Menderes’i ezan için astılar
Ezanın aslına döndürülüşünün yıldönümünde, o günlerin şahidi Yusuf Okumuş ile konuştuk…
Röportaj: Nurettin Huyut-RisaleHaber
Yusuf Okumuş (Hoca) 1926 da Rize’nin Çayeli ilçesi Yenice Köyünde doğdu. 1950’den sonra Bediüzzaman’ı ziyaret etmiş bir insan… Ömrü cami kürsülerinde ve cenazelerde insanlara nasihat ederek; özellikle de camilerde çocuklara Kur’an öğreterek geçmiş. Yusuf Okumuş’la tek parti döneminde ezanın Türkçe okunduğu ve daha sonra aslına döndürüldüğü yılları konuştuk.
Bize ezanın aslına döndüğü günleri anlatır mısınız?
Ben ezanın aslına uygun okunduğu günlerde köyde idim. Ezanın aslına uygun okunabileceği haberini gazetelerden ve o günün şartlarında radyodan duymuştuk.
Daha önce “tanrı uludur, tanrı uludur” diye okunuyordu.

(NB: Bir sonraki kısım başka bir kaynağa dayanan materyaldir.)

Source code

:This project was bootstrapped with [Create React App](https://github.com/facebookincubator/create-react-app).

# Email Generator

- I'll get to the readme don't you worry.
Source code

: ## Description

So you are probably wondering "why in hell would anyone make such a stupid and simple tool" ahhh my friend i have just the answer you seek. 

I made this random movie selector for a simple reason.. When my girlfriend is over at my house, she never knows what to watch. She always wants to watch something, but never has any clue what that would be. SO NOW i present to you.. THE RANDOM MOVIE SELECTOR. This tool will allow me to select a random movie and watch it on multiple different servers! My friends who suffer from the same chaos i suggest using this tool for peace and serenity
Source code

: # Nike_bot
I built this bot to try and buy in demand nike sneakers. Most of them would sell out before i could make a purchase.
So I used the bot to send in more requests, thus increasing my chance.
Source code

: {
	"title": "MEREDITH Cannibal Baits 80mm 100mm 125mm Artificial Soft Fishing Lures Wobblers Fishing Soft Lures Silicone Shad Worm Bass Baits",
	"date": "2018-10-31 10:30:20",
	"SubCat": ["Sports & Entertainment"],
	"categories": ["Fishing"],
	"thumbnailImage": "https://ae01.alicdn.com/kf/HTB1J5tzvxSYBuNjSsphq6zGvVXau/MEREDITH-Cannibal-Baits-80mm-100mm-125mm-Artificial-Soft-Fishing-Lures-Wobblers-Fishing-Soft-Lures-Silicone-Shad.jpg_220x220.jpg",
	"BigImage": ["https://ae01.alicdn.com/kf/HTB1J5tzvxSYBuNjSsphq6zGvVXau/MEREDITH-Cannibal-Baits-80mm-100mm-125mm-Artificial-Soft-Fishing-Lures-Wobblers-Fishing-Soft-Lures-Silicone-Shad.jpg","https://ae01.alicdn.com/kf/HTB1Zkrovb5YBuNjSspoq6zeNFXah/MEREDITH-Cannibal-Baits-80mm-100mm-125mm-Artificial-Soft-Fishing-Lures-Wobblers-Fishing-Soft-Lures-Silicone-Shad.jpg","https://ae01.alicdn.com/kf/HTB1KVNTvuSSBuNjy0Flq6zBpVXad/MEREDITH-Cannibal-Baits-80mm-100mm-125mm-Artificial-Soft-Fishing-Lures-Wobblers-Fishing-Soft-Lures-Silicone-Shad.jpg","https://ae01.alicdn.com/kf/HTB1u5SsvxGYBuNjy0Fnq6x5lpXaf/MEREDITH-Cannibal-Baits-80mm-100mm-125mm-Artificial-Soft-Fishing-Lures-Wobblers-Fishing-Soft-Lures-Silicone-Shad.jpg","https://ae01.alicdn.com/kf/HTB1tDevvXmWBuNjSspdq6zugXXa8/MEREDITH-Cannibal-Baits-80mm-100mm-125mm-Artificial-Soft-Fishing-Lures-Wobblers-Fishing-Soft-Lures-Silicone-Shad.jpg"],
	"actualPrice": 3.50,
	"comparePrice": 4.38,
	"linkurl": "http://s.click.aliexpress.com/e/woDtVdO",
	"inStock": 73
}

Bu kelimeler “Allah’u ekber, Allah’u ekber” kelimelerinin yerini tutmuyor. Çünkü, Allah’u ekber demek, “Allah, kainatta büyük bildiğiniz her şeyden daha büyük demektir”. Oysa Tanrı Uludur kelimesinde bu mana yoktur. Okunurken millet hep dalga geçiyordu. Allahuekber’in yerini hiçbir zaman tutmamıştı. O nedenle çok iyi oldu.
Hem bir kısım insanlar ezanı Türkçe okumak istememişti. Bu yüzden okumayanlar hapse atılmışlardı. Bir kısmı da korkusundan okuyordu. Bu yanlışın düzeltilmesi ile herkes sevindi ve adeta bayram etti.

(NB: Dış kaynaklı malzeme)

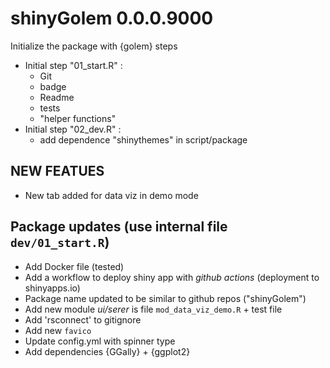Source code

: # shinyGolem 0.0.0.9000


Initialize the package with {golem} steps  

* Initial step "01_start.R" :  
  - Git  
  - badge
  - Readme
  - tests
  - "helper functions"
* Initial step "02_dev.R" :  
  - add dependence "shinythemes" in script/package
  
  
## NEW FEATUES

* New tab added for data viz in demo mode

## Package updates (use internal file `dev/01_start.R`)

* Add Docker file (tested)
* Add a workflow to deploy shiny app with *github actions* (deployment to shinyapps.io)
* Package name updated to be similar to github repos ("shinyGolem")
* Add new module *ui/serer* is file `mod_data_viz_demo.R` + test file
* Add 'rsconnect' to gitignore
* Add new `favico`
* Update config.yml with spinner type
* Add dependencies {GGally} + {ggplot2} 


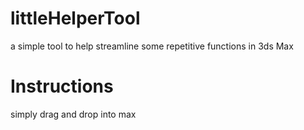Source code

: # littleHelperTool

a simple tool to help streamline some repetitive functions in 3ds Max

# Instructions

simply drag and drop into max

Birçok yerde mevlitler okutuldu. Bu işi sağ olsun Demokratlar döneminde Menderes başardı. Bize bayramı yaşattı ama onun da başını yedi.

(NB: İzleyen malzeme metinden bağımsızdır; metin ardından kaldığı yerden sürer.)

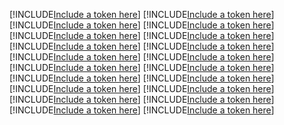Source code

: [!INCLUDE[Include a token here](refs1542070696164/r1.md)]
[!INCLUDE[Include a token here](refs1542070696164/r2.md)]
[!INCLUDE[Include a token here](refs1542070696164/r3.md)]
[!INCLUDE[Include a token here](refs1542070696164/r4.md)]
[!INCLUDE[Include a token here](refs1542070696164/r5.md)]
[!INCLUDE[Include a token here](refs1542070696164/r6.md)]
[!INCLUDE[Include a token here](refs1542070696164/r7.md)]
[!INCLUDE[Include a token here](refs1542070696164/r8.md)]
[!INCLUDE[Include a token here](refs1542070696164/r9.md)]
[!INCLUDE[Include a token here](refs1542070696164/r10.md)]
[!INCLUDE[Include a token here](refs1542070696164/r11.md)]
[!INCLUDE[Include a token here](refs1542070696164/r12.md)]
[!INCLUDE[Include a token here](refs1542070696164/r13.md)]
[!INCLUDE[Include a token here](refs1542070696164/r14.md)]
[!INCLUDE[Include a token here](refs1542070696164/r15.md)]
[!INCLUDE[Include a token here](refs1542070696164/r16.md)]
[!INCLUDE[Include a token here](refs1542070696164/r17.md)]
[!INCLUDE[Include a token here](refs1542070696164/r18.md)]
[!INCLUDE[Include a token here](refs1542070696164/r19.md)]
[!INCLUDE[Include a token here](refs1542070696164/r20.md)]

Ezanın aslına döndürülmesi mi başını yedi?
Evet, O’na “neden bunu aslına çevirdin?” diye hesap sordular.
O dönemde başka ne gibi yasaklar vardı?
1926 da harf devrimi yapıldığında Kur’an okunması yasak edildi. Ben köyümüzde medresede okuyordum. İki jandarma ile bir başçavuş geldi. Kur’anlarımızı alıp yaktılar. Hocamıza kelepçe vurup götürdüler. O acı günleri maalesef yaşadık. Hiç unutamıyorum. O günlerde bu anlamda çok yanlışlar yapıldı. Bir noktada o gün ekilen tohumların neticesi olarak bu günkü terör olayları başımıza bela oldu.
Genel olarak meydana gelen gelişmelerden umutlu musunuz?
Evet umutluyuz. Büyük fütuhat var. “Her gecenin bir neharı, her kışın bir baharı var” kaidesince o günler geride kaldı artık baharı yaşıyoruz. Bugün artık her yerde Kur’an dersleri ve okumaları fevkalade bir coşku ile devam ediyor. Ümitvarız…
Bediüzzaman Hazretlerinin de dediği gibi “Şu istikbal inkılabı içerisinde en yüksek gür seda İslam’ın sedası olacaktır” İnşallah.